Can you revise the audio gain post so that everything from "Is there a mathematical" down to "audio signal processing." appears again with "normalization" swapped for "rescaling"?

● **Extract to read**
----

3

I am currently working on augmenting audio in Python. I've been using Librosa due to its speed and simplicity but need to fallback on PyDub for some other utilities such as applying gain.

Is there a mathematical way to add gain to the Numpy array provided with librosa.load? In PyDub it is quite easy but I have to constantly convert back between Pydub's get_array_of_samples() to np.array then to the proper 32 bit float representation on the [-1,1) scale (that Librosa uses by default). I'd rather keep it all in one library for simplicity.

Also a normalization of an audio signal to 0 db gain beforehand would be useful too. I am a bit new to a lot of the terminology used in audio signal processing.

This is what I am currently doing. Down the road I would like to make this a class method which starts with using librosa's numpy array, so if there is a way to mathematically add specified gain in a certain unit to a numpy array from librosa that would be ideal.

Thanks

import librosa
import numpy as np

from pydub import AudioSegment, effects

pydub_audio = AudioSegment.from_file(audio_file_path)
pydub_audio = pydub_audio.set_frame_rate(16000) # make file 16k khz frame rate

print("Original dBFS is {}".format(pydub_audio.dBFS))
pydub_audio = pydub_audio.apply_gain(20) # apply 20db of gain to introduce clipping
#pydub_audio = effects.normalize(pydub_audio)

----

● **Given records**
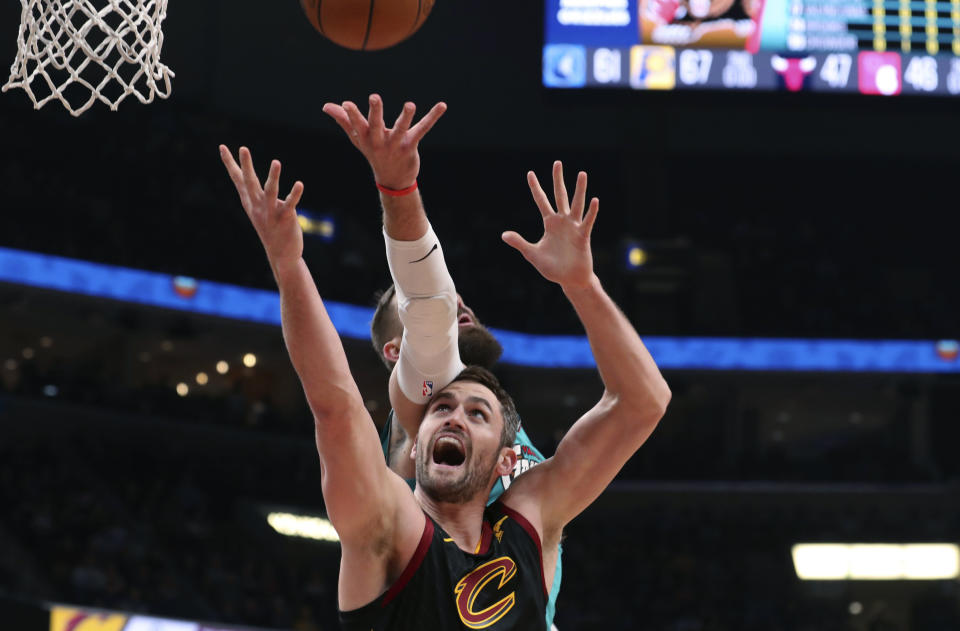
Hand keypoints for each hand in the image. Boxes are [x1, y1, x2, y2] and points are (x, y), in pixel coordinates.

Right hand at [220, 145, 304, 275]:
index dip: (230, 163)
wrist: (281, 255)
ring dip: (273, 177)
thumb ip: (254, 195)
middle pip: (250, 182)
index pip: (237, 179)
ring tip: (276, 162)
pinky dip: (294, 194)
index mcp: (250, 202)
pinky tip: (299, 184)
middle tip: (243, 148)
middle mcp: (258, 206)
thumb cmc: (271, 229)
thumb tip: (249, 180)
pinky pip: (290, 204)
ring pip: (270, 191)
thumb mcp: (258, 211)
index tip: (222, 147)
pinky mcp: (285, 218)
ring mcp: (271, 213)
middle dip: (246, 165)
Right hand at [322, 94, 445, 189]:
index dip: (352, 115)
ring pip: (401, 129)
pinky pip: (422, 129)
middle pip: (376, 126)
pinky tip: (442, 105)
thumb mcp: (358, 138)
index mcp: (366, 138)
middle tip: (374, 97)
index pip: (357, 125)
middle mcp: (380, 142)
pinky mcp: (411, 146)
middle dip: (375, 112)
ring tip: (410, 104)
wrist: (393, 180)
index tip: (346, 104)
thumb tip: (326, 106)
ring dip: (405, 116)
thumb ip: (343, 120)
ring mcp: (396, 145)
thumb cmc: (373, 152)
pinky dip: (432, 116)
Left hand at [502, 161, 599, 290]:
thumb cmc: (552, 268)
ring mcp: (574, 227)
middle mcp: (562, 221)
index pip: (541, 201)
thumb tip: (503, 234)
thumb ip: (519, 243)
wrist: (569, 280)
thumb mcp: (532, 254)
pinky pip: (587, 221)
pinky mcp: (583, 236)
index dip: (535, 188)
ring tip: (582, 174)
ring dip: (579, 190)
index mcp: (549, 224)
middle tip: (557, 163)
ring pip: (576, 204)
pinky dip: (591, 211)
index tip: (530, 173)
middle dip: (558, 180)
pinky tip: (594, 200)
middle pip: (560, 196)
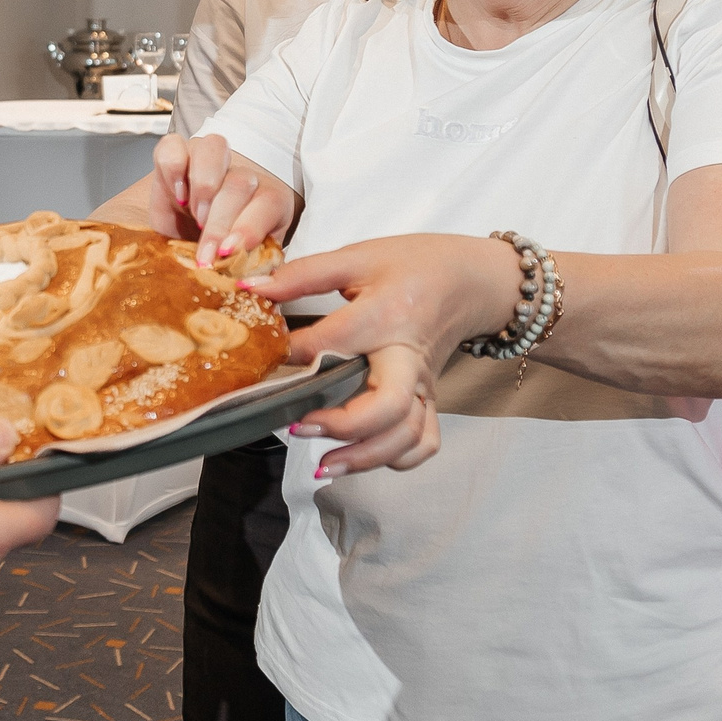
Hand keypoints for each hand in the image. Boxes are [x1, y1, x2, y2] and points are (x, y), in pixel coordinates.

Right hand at [147, 133, 296, 266]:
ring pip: (213, 148)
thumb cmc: (218, 255)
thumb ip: (251, 272)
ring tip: (193, 213)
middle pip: (239, 182)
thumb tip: (256, 287)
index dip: (250, 227)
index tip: (230, 252)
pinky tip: (175, 193)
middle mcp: (240, 175)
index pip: (268, 202)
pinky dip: (172, 167)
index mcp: (267, 200)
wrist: (186, 243)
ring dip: (203, 184)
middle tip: (207, 251)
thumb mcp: (238, 267)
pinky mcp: (175, 153)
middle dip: (220, 221)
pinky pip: (173, 145)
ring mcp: (207, 160)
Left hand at [241, 233, 522, 477]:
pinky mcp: (429, 398)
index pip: (334, 342)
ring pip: (406, 434)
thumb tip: (251, 288)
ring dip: (365, 456)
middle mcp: (408, 356)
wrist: (470, 279)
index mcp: (387, 315)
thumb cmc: (414, 265)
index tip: (265, 359)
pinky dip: (397, 458)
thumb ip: (303, 275)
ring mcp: (422, 383)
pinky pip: (423, 441)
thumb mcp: (357, 257)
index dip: (293, 354)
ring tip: (324, 463)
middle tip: (299, 426)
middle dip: (343, 425)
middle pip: (388, 405)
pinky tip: (362, 458)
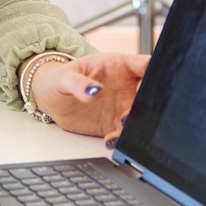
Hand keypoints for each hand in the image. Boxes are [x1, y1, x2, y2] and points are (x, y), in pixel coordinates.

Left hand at [31, 53, 148, 143]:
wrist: (52, 100)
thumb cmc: (59, 79)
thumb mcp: (65, 76)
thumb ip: (78, 83)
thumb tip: (93, 90)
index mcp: (119, 65)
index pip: (144, 65)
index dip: (153, 71)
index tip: (151, 82)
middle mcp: (126, 86)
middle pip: (148, 93)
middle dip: (148, 103)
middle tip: (131, 110)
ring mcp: (122, 106)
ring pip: (139, 116)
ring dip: (135, 123)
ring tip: (121, 125)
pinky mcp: (114, 124)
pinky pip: (124, 132)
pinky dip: (121, 138)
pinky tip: (110, 141)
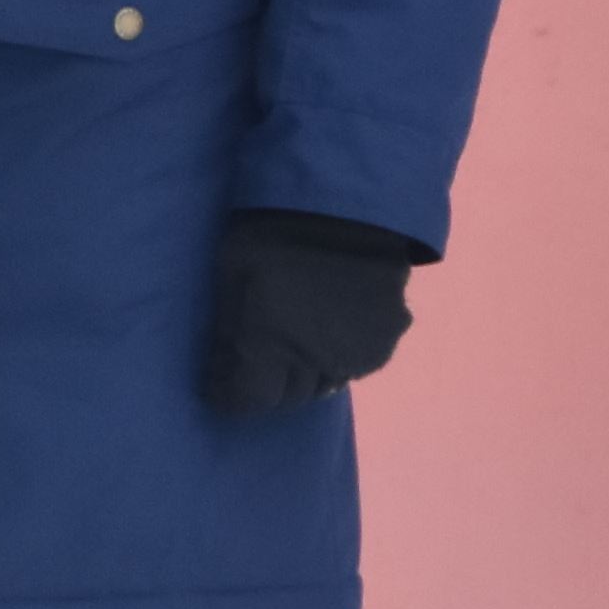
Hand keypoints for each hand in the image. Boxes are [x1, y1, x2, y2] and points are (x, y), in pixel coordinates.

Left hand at [205, 210, 419, 416]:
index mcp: (270, 347)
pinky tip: (329, 330)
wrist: (347, 207)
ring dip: (305, 374)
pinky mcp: (388, 340)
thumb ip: (228, 330)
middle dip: (267, 387)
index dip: (231, 396)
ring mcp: (357, 353)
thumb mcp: (230, 277)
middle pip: (289, 397)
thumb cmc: (271, 235)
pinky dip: (339, 357)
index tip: (220, 386)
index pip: (249, 400)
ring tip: (292, 346)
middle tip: (254, 366)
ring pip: (324, 385)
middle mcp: (316, 362)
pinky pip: (356, 365)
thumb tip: (221, 371)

----

● **Response to the task**
Is there a mathematical way to add gain to the Numpy array provided with librosa.load? In PyDub it is quite easy but I have to constantly convert back between Pydub's get_array_of_samples() to np.array then to the proper 32 bit float representation on the [-1,1) scale (that Librosa uses by default). I'd rather keep it all in one library for simplicity.

Also a rescaling of an audio signal to 0 db gain beforehand would be useful too. I am a bit new to a lot of the terminology used in audio signal processing.